Reproduce nothing but the closing run of lines: the line with "For every layout" and each line that follows it to the end of the data.

(Entries taken from a collection)
* * * * *
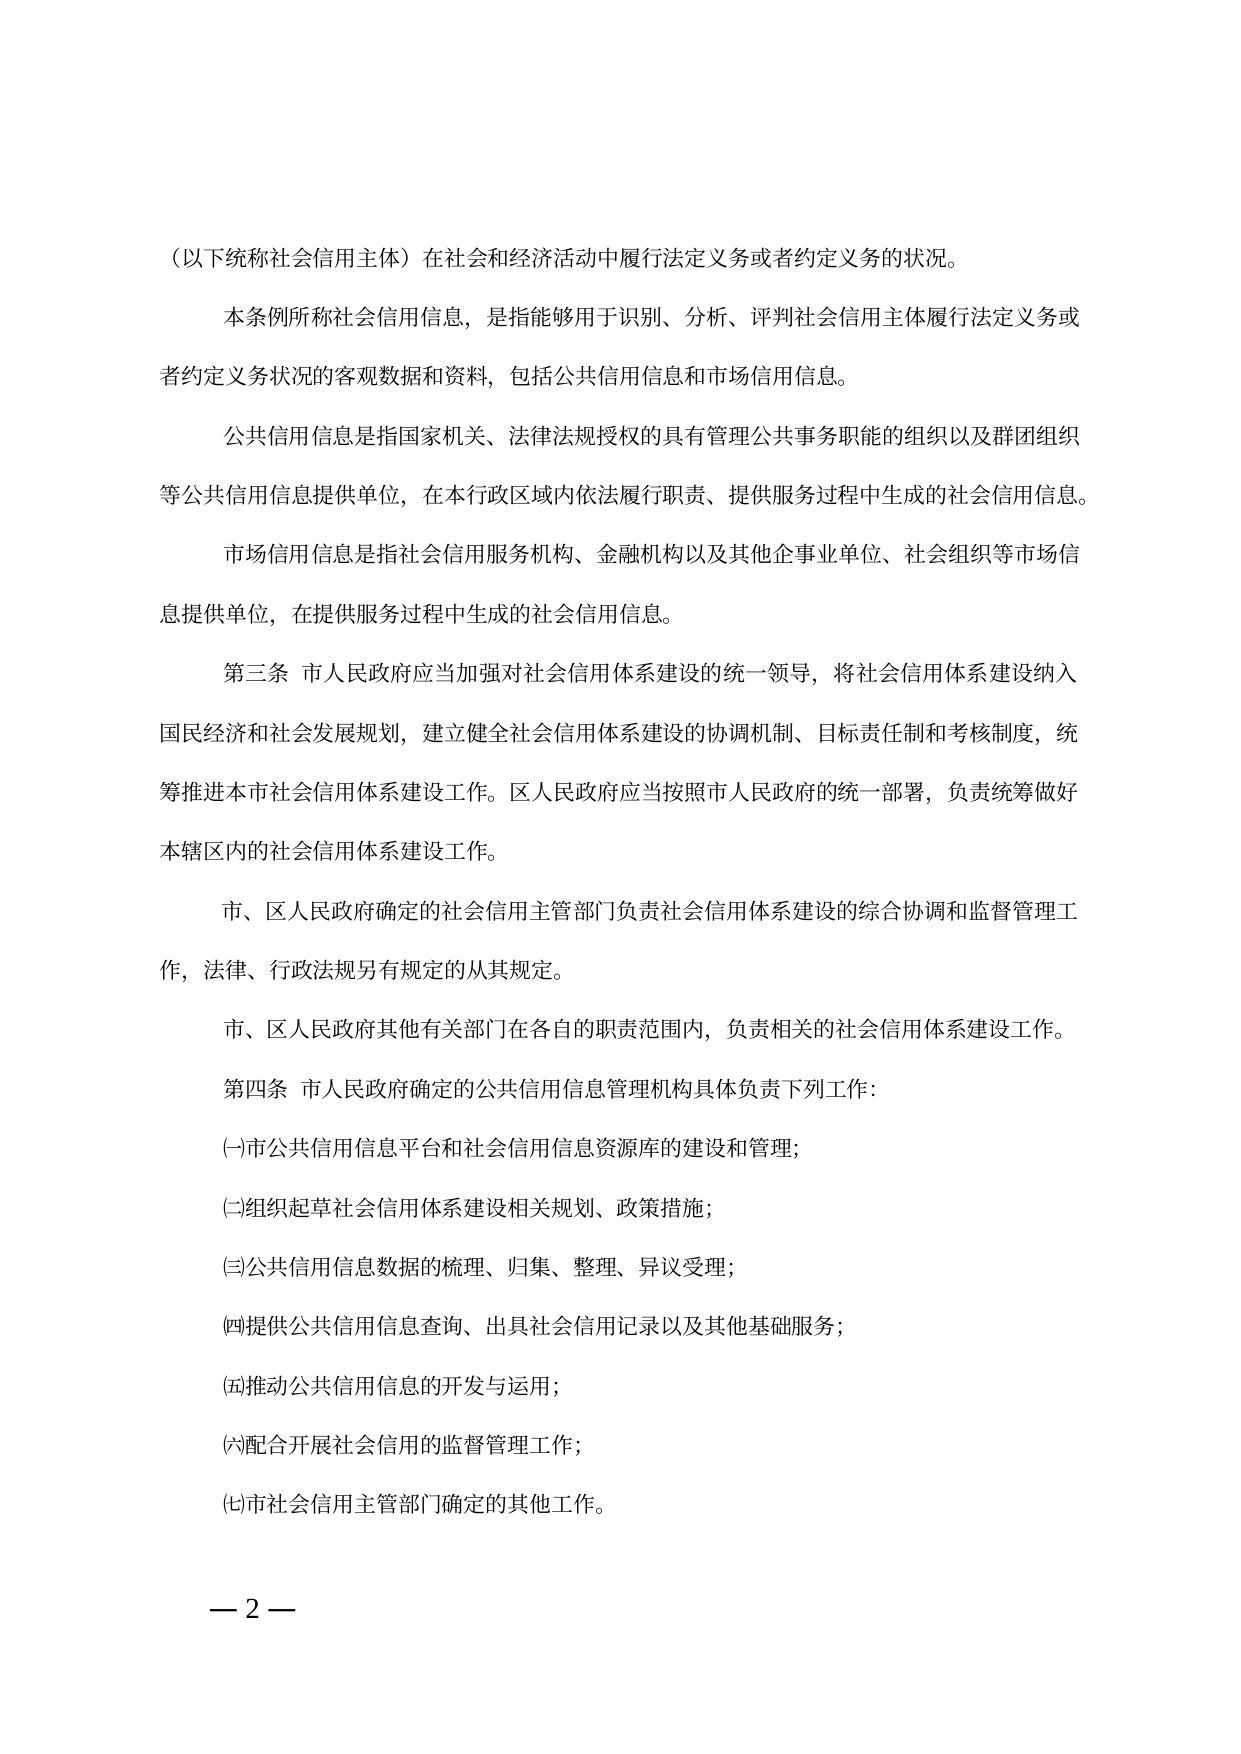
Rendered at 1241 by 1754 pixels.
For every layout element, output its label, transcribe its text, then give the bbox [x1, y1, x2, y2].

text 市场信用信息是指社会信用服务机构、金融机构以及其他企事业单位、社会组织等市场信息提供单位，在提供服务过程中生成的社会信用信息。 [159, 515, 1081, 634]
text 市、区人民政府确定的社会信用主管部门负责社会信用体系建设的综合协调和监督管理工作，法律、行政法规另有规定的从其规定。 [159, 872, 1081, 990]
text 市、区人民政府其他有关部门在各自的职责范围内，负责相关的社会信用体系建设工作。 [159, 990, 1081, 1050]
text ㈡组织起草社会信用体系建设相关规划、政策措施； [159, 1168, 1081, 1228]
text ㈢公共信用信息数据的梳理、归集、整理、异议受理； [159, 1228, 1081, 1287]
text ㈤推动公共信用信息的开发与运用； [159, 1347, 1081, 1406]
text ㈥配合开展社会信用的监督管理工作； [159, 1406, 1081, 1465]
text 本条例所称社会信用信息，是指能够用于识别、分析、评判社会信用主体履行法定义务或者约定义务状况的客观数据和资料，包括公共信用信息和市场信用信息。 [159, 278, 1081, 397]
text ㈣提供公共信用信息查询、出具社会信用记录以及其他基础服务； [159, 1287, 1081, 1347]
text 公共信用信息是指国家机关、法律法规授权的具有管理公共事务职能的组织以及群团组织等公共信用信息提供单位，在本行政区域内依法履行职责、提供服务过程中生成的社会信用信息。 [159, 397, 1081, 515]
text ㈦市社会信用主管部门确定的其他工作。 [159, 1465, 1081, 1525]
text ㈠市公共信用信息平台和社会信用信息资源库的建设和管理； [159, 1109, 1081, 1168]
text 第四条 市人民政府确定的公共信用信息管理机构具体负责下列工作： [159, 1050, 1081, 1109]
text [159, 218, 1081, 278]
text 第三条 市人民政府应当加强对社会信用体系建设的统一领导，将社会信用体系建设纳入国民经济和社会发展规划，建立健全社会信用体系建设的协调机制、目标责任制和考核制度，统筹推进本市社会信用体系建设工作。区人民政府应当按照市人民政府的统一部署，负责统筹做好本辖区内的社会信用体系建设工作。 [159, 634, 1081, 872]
* * * * *
*Response to this task*
For every layout element, output its label, transcribe its text, then give the bbox [x1, y1, x2, y2].

text 市场信用信息是指社会信用服务机构、金融机构以及其他企事业单位、社会组织等市场信息提供单位，在提供服务过程中生成的社会信用信息。 [159, 515, 1081, 634]
text 市、区人民政府确定的社会信用主管部门负责社会信用体系建设的综合协调和监督管理工作，法律、行政法规另有规定的从其规定。 [159, 872, 1081, 990]
text 市、区人民政府其他有关部门在各自的职责范围内，负责相关的社会信用体系建设工作。 [159, 990, 1081, 1050]
text ㈡组织起草社会信用体系建设相关规划、政策措施； [159, 1168, 1081, 1228]
text ㈢公共信用信息数据的梳理、归集、整理、异议受理； [159, 1228, 1081, 1287]
text ㈤推动公共信用信息的开发与运用； [159, 1347, 1081, 1406]
text ㈥配合开展社会信用的监督管理工作； [159, 1406, 1081, 1465]
text 本条例所称社会信用信息，是指能够用于识别、分析、评判社会信用主体履行法定义务或者约定义务状况的客观数据和资料，包括公共信用信息和市场信用信息。 [159, 278, 1081, 397]
text ㈣提供公共信用信息查询、出具社会信用记录以及其他基础服务； [159, 1287, 1081, 1347]
text 公共信用信息是指国家机关、法律法规授权的具有管理公共事务职能的组织以及群团组织等公共信用信息提供单位，在本行政区域内依法履行职责、提供服务过程中生成的社会信用信息。 [159, 397, 1081, 515]
text ㈦市社会信用主管部门确定的其他工作。 [159, 1465, 1081, 1525]
text ㈠市公共信用信息平台和社会信用信息资源库的建设和管理； [159, 1109, 1081, 1168]
text 第四条 市人民政府确定的公共信用信息管理机构具体负责下列工作： [159, 1050, 1081, 1109]
text [159, 218, 1081, 278]
text 第三条 市人民政府应当加强对社会信用体系建设的统一领导，将社会信用体系建设纳入国民经济和社会发展规划，建立健全社会信用体系建设的协调机制、目标责任制和考核制度，统筹推进本市社会信用体系建设工作。区人民政府应当按照市人民政府的统一部署，负责统筹做好本辖区内的社会信用体系建设工作。 [159, 634, 1081, 872]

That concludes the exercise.